筆者と研修会参加者が並ぶZoomギャラリービュー画像
研修会の最終日に撮った記念写真

4.評価と受講生の声

 研修会終了後、受講生に対して、研修会に関するアンケート調査を行いました。受講生の評価は下記のグラフの通りです。(回答者25名[受講者26名、回収率96%])

  • 円グラフ画像(タイトル:今回の研修はいかがでしたか とても有意義88%、有意義12%)
  • 円グラフ画像(タイトル:この研修を通じて、あなたの日本語教授法への理解は向上しましたか とても向上したと思う56%、向上したと思う44%)

 また、アンケートの自由記述の部分には次のようなコメント(抜粋、原文通り)がありました。

  • とても勉強になりました。日本語教授法への理解がよりいっそう深化しました。
  • 読解授業はどうやってやるか、やっとわかりました。
  • とても濃く、充実した集中研修でした。三年前帰国して、今度久々に日本国内の日本語教育の視点に触れて初心に戻った感じです。
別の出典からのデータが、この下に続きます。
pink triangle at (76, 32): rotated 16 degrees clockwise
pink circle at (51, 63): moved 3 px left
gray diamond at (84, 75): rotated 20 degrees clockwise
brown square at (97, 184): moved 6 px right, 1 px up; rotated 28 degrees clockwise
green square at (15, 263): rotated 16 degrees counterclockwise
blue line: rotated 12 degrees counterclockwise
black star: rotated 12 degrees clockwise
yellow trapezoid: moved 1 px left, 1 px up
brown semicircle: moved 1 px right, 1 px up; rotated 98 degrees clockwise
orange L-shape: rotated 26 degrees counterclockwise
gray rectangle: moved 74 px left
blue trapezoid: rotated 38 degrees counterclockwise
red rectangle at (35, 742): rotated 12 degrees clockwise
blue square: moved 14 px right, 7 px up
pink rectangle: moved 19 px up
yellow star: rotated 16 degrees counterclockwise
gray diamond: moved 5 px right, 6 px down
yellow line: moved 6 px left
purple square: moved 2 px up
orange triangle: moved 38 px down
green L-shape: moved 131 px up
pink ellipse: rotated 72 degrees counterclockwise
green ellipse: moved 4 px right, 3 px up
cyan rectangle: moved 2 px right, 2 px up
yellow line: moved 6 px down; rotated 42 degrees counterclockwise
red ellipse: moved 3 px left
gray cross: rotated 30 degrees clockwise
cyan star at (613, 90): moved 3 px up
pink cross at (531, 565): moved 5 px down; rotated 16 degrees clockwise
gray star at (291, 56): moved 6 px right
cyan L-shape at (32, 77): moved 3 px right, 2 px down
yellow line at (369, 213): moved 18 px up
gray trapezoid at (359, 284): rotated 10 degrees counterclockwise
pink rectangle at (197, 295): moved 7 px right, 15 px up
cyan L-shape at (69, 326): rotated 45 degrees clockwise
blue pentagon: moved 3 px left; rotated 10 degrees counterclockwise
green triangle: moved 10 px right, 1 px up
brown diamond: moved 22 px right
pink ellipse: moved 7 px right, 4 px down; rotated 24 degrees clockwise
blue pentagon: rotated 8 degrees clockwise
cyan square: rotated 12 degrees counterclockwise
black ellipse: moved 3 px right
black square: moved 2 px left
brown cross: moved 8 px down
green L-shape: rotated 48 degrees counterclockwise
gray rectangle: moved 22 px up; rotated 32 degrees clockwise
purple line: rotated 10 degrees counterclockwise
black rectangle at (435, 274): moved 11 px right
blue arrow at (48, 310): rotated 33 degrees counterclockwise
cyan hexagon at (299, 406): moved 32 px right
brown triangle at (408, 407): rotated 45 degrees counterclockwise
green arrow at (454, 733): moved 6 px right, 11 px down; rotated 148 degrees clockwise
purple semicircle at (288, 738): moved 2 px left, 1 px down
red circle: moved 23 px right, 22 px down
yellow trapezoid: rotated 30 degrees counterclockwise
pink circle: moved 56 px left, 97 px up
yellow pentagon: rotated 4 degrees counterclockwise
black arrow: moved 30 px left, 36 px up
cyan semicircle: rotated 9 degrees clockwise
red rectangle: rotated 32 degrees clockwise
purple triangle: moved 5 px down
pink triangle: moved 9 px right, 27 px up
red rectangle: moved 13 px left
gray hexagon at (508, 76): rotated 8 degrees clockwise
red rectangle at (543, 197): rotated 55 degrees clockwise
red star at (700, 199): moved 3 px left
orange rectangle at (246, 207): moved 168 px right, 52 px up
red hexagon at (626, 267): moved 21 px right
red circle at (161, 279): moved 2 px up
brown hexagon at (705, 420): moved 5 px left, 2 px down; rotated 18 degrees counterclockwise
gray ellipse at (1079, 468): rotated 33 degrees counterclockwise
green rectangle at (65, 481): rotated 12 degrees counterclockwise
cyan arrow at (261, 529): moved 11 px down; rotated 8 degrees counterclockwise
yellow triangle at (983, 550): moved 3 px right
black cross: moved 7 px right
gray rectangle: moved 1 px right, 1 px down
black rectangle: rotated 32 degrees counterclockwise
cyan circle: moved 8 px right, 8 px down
日本語教育の博士論文を書いたけど、実践はまた違って、たくさんの現場の先生たちと知り合え、悩みや経験が聞けて大変勉強になりました。本当に若手日本語教師にとってありがたい事業です。
  • 読解の授業のやり方について、いろいろと考えさせられました。ありがとうございます。これから自身の授業で、実践してみます。
  • 良い授業ができるため、コースデザインに関しては、いろいろ工夫しなければなりません。短い研修でしたが、先生方よりご指導いただいたものを生かして頑張りたいと思います。

 以上の研修会事後アンケートの集計結果およびコメントから、受講生の研修に対する満足度も高く、北京センターとしても有意義な研修内容を提供できたと考えられます。
 研修実施に当たって、これまでの対面研修では直面したことのない問題がいくつかありました。まず、最初の参加者募集通知では、北京市、天津市、河北省からの応募者は対面参加、それ以外の地域からの応募者はオンライン参加と案内していましたが、募集通知を送ってから間もなく、北京で新型コロナが再び発生したため、一部の対面参加でもリスクがあると判断され、急遽、全部オンライン参加に切り替え、再度募集通知を出した経緯がありました。
 物理的な問題としては、北京センターのWi-Fiが普段でもあまりスムーズではないので、研修会でいくつものグループが同時にオンライン上で活動を行うと回線がパンクする恐れがあります。いろいろ対策を検討した結果、すぐ実行できることとして、北京センターのWi-Fiを使って発信するのは講演や講義のみで、それ以外の授業は担当講師が自宅でWi-Fiまたは携帯電話のWeChatを使って行うことにしました。それでも、研修会実施中、受講生の回線が繋がらなくなったり、講師の音声がうまく届かなかったりなど、ネット環境によるトラブルがありましたが、北京センターのサポートメンバーが入ることにより、スケジュール通り研修会を実施できました。

5.今後の課題と展望

 本研修会を振り返ってみると今後に向けて解決すべき課題もいくつか残りました。例えば、研修期間が全体的に短かったという反省があります。しかし、普段でも多忙な大学の日本語教師にとって、研修会の期間をこれ以上、長くすると参加しにくくなる恐れがあります。一つの提案としては、週末ないし夜間を利用してオンラインで講義を複数回行い、その後、北京センターで模擬授業等アウトプット中心の対面研修を実施することが考えられます。
 研修実施の背景・目的の部分でも触れたように、中国政府の『四年制大学各専攻教育の国家スタンダード』が公布されたことによって、中国の大学の日本語教師は、これまでのアカデミック偏重から学習者の運用能力重視へと教授法の改善が必要となります。本研修会のような少人数制で授業改善に役立つ研修会への需要はこれから高くなっていくでしょう。

参考文献:

注:

  1. 1.本研修会のテーマを決める際、北京センターがこれまで実施してきた研修会の事後アンケートを参考にしました。事後アンケートでは、「今後、どのような研修会に参加したいか」という希望調査も同時に行ってきました。その結果、「読解、聴解、文法、文化、会話の教え方」など教授法に関する希望が常に上位を占めています。